En este caso, lo esencial es que uno quiera creer, por ejemplo, en la bondad de Dios y en su sabia Providencia. Así, cuando surjan pensamientos o sentimientos que pongan en duda estas verdades, nos aferramos a creer en la bondad de Dios, con un acto de la voluntad y con la oración, aun si interiormente no podemos sentirlo en ese momento. Esto es, por así decir, un “acto de fe desnuda”, una especie de “salto mortal” hacia la fe, mientras nuestras emociones pretenden decirnos lo contrario.
La lectura de hoy nos presenta algunos testigos de la fe. Hoy quisiera centrarme en Noé. Él le creyó a Dios y construyó el arca con “religioso temor”, como dice el Apóstol. Con este término, se hace mención de un elemento importante para nuestra vida espiritual: se trata de la obediencia de la fe. Es decir que a aquello que he aceptado por la fe también le debo obediencia. Este concepto se hace más concreto cuando uno es obediente, por ejemplo, a la auténtica doctrina de la Iglesia y a su enseñanza moral. Pues ella (la Iglesia) ha recibido el encargo de velar sobre la fe y de extraer de ella el modo de actuar concreto para los fieles en las diversas situaciones de la vida.

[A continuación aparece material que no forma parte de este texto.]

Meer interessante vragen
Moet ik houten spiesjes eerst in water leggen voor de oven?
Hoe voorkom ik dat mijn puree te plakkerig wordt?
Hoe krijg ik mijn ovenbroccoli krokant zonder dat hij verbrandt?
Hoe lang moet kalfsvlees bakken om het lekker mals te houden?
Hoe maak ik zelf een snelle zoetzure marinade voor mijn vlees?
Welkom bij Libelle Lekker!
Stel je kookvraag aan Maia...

Dios, que nos ha regalado el maravilloso don de la fe, quiere que lo vivamos, que lo acrecentemos y que lo aprovechemos de forma concreta. Llama la atención el hecho de que frecuentemente Jesús, tras curar milagrosamente a una persona, le dijera: “Tu fe te ha salvado” (Mc 5,34). La fe puesta en práctica es como la condición por nuestra parte para que Dios pueda obrar. Él quiere que creamos, y nos va quedando claro por qué.

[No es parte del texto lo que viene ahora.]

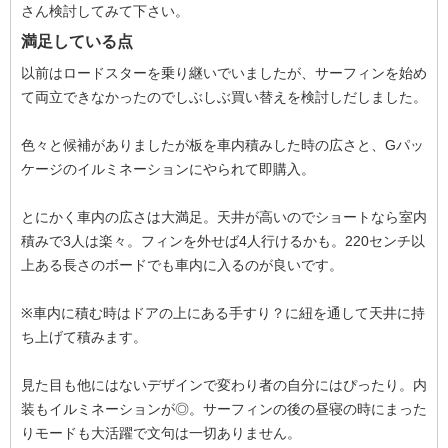
さん検討してみて下さい。
満足している点
以前はロードスターを乗り継いでいましたが、サーフィンを始め
て両立できなかったのでしぶしぶ買い替えを検討しだしました。
色々と候補がありましたが板を車内積みした時の広さと、Gパッ
ケージのイルミネーションにやられて即購入。
とにかく車内の広さは大満足。天井が高いのでショートなら室内
積みで3人は楽々。フィンを外せば4人行けるかも。220センチ以
上ある長さのボードでも車内に入るのが良いです。
※車内に積む時はドアの上にある手すり？に紐を通して天井に持
ち上げて積みます。
見た目も他にはないデザインで変わり者の自分にはぴったり。内
装もイルミネーションが◎。サーフィンの後の昼寝の時にまった
りモードも大活躍で文句は一切ありません。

La fe glorifica a Dios y ennoblece al hombre. Dios es glorificado porque el hombre, cuando cree, pone su confianza en Él y en su Revelación, a pesar de que no lo vea. El hombre le da a Dios un “voto de confianza”, por expresarlo en términos humanos. ¡Le cree a Dios más que a sí mismo! Evidentemente esto glorifica a Dios, pues le permite actuar y manifestar cada vez más su amor. El creyente se vuelve testigo de su obra y de su amor y, a su vez, proclama la gloria de Dios. María, la Madre de Dios, le creyó al ángel y, al saludar a Isabel, exclamó: “Proclama mi alma la grandeza del Señor” (Lc 1,46).
El hombre es ennoblecido por la fe, porque ya en su vida terrena participa conscientemente en el reinado de Dios. Gracias a la fe, vive ya aquí en la Tierra su vocación de hijo de Dios y descubre cada vez más aquello para lo cual Dios lo llamó a la vida.
Podemos y debemos pedirle al Señor que aumente nuestra fe (cf.Lc 17,5-10). Nunca será lo suficientemente grande; pero cuanto más grande sea, tanta más gloria dará a Dios, cuyo nombre ha de ser conocido en todo el mundo.